[What is being asked]: Find each line below where the word "walker" occurs, and copy it.

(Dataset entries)
= Beginning of Section =

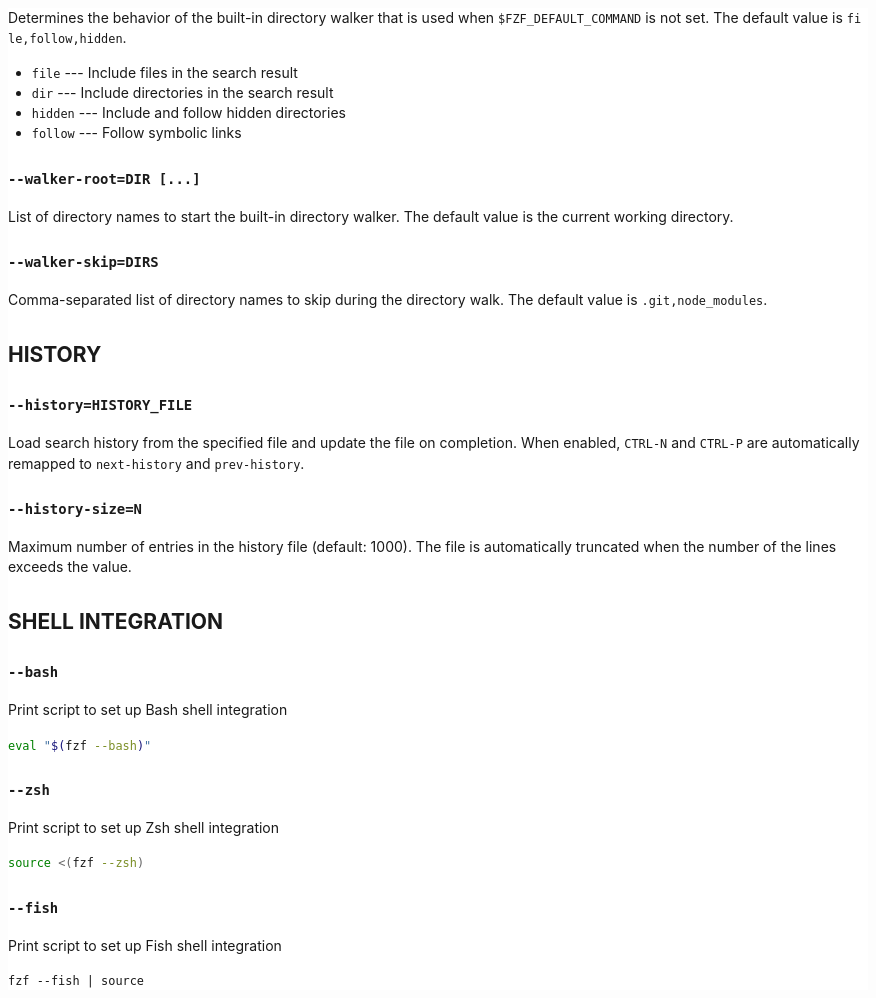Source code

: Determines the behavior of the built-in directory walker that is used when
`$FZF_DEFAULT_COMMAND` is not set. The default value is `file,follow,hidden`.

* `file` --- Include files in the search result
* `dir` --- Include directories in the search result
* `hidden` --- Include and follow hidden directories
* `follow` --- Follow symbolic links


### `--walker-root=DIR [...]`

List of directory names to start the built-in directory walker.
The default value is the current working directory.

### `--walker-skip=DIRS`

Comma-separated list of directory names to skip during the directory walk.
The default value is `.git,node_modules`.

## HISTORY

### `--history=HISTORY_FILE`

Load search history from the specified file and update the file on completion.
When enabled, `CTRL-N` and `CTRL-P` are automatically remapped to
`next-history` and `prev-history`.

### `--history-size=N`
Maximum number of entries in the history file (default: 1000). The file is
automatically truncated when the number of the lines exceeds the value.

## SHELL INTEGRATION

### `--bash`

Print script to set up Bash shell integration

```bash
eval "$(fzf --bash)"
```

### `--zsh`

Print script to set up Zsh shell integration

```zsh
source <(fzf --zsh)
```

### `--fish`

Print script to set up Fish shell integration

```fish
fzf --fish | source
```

= End of Section =

[Answer section]:
: Determines the behavior of the built-in directory walker that is used when
### `--walker-root=DIR [...]`
List of directory names to start the built-in directory walker.
### `--walker-skip=DIRS`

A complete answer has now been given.